The woman's words caused Linda to laugh. “Well, when you ask like that—”

“Someone die?”

“No, not exactly.”

“High school boyfriend just got married to your high school best friend?”

“Close,” Linda said. “How'd you know?”

“Because you don't have a dog,” she said. Both women laughed. “I'm close though, huh?”

“Yeah,” Linda said. “And it isn't a big deal.” For a moment, she believed it, too. Peter had not wanted children and had been obnoxious about it. He had told her for the five years they were together that he never wanted to be married. But it was all a lie. They had taken every precaution to avoid pregnancy. And, and just that morning, Peter had called. He nervously asked her how she was doing, how the house was. He told her how sorry he was, but it was all too late now. He was calling on his way to the courthouse. His non-ceremony. “Who is she?” Linda asked. It was in a callous tone, too. He worked with her, she was knocked—up. It was over. Linda gave a feeble congratulations and hung up the phone. She put on her robe and went outside and was grateful the news came on a Friday. “It's just not that big of a deal,” she said to her neighbor. “I have no idea why I was crying.”
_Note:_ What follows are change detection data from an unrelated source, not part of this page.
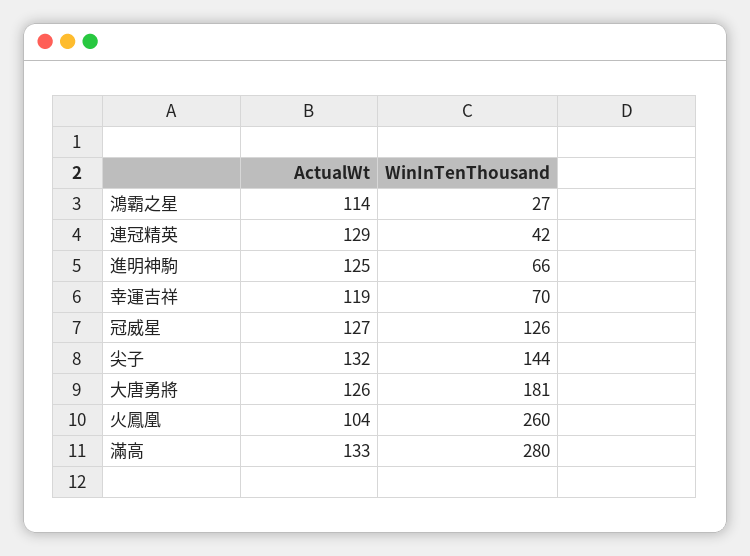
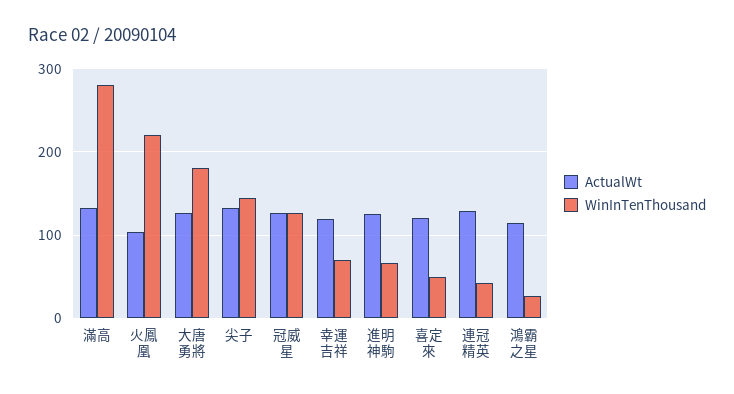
  {
    "ActualWt": {
      "鴻霸之星": 114,
      "連冠精英": 129,
      "進明神駒": 125,
      "幸運吉祥": 119,
      "冠威星": 127,
      "尖子": 132,
      "大唐勇將": 126,
      "火鳳凰": 104,
-     "滿高": 133
+     "滿高": 133,
+     "喜定來": 120
    },
    "WinInTenThousand": {
      "鴻霸之星": 27,
      "連冠精英": 42,
      "進明神駒": 66,
      "幸運吉祥": 70,
      "冠威星": 126,
      "尖子": 144,
      "大唐勇將": 181,
-     "火鳳凰": 260,
+     "火鳳凰": 220,
-     "滿高": 280
+     "滿高": 280,
+     "喜定來": 50
    }
  }

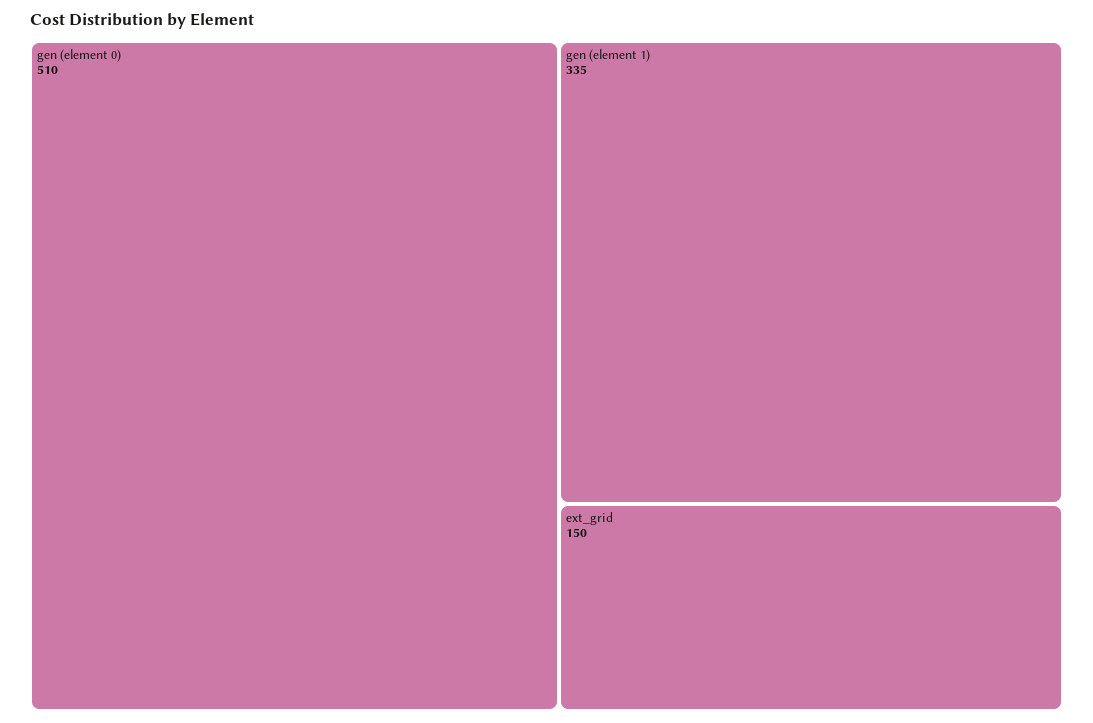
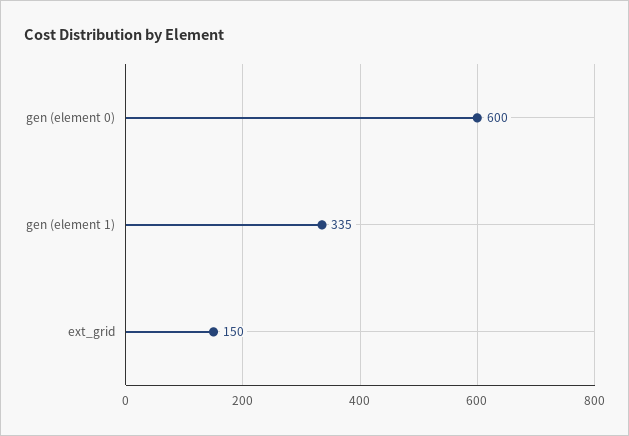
  {
-   "gen (element 0)": 510,
+   "gen (element 0)": 600,
    "gen (element 1)": 335,
    "ext_grid": 150
  }

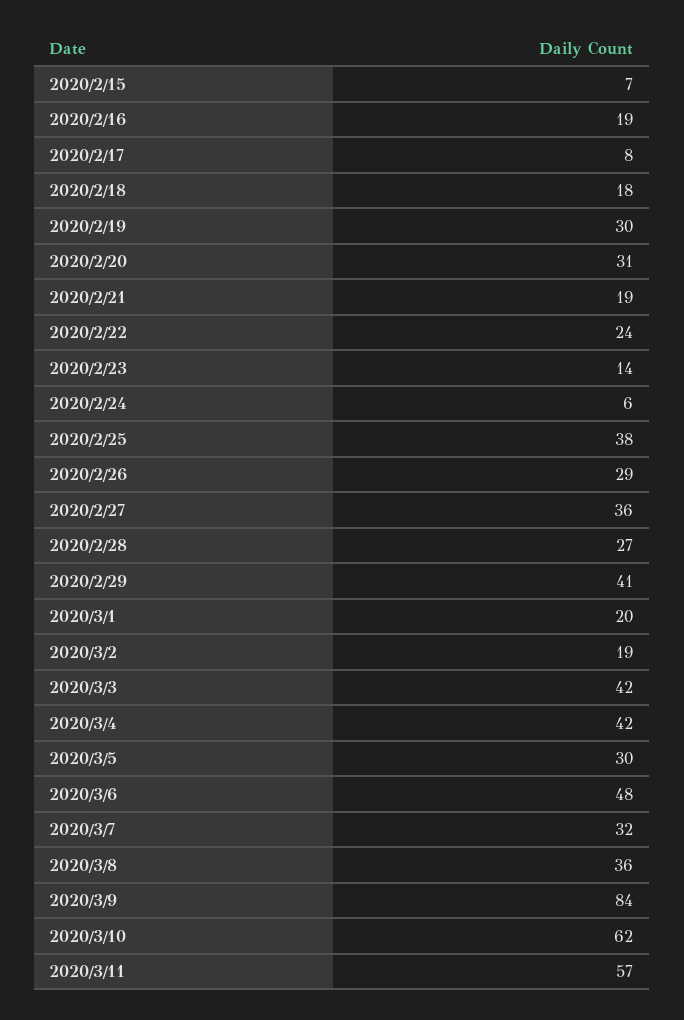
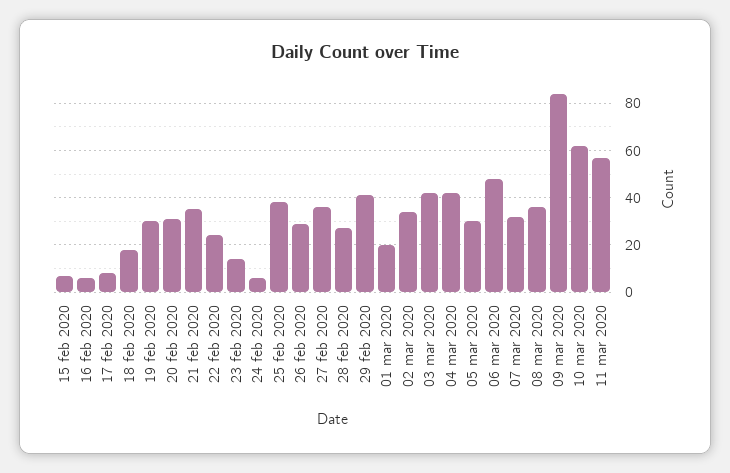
  {
    "2020/2/15": 7,
-   "2020/2/16": 19,
+   "2020/2/16": 5,
    "2020/2/17": 8,
    "2020/2/18": 18,
    "2020/2/19": 30,
    "2020/2/20": 31,
-   "2020/2/21": 19,
+   "2020/2/21": 35,
    "2020/2/22": 24,
    "2020/2/23": 14,
    "2020/2/24": 6,
    "2020/2/25": 38,
    "2020/2/26": 29,
    "2020/2/27": 36,
    "2020/2/28": 27,
    "2020/2/29": 41,
    "2020/3/1": 20,
-   "2020/3/2": 19,
+   "2020/3/2": 35,
    "2020/3/3": 42,
    "2020/3/4": 42,
    "2020/3/5": 30,
    "2020/3/6": 48,
    "2020/3/7": 32,
    "2020/3/8": 36,
    "2020/3/9": 84,
    "2020/3/10": 62,
    "2020/3/11": 57
  }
“I would cry, too,” she said.

“Yeah?”

“Sure I would,” she said. Standing up, she put her coffee cup down and moved around on the patio, eventually getting to the grass in the yard. “I sure love this Bermuda grass,” she said.

“Do you?” Linda asked.

“Sure, great stuff.”

“Oh,” Linda said. “I don't care for it.”

The woman looked up, pulled on the cigarette and squinted through the smoke and into the shade to see Linda. She took a couple of small steps in. When she got closer, she smiled at Linda. “Oh,” she gasped. “I hate these things,” she said.

“No, wait—,” Linda said.

The woman lifted her hand and in one sweep, and she completely destroyed the spider's web.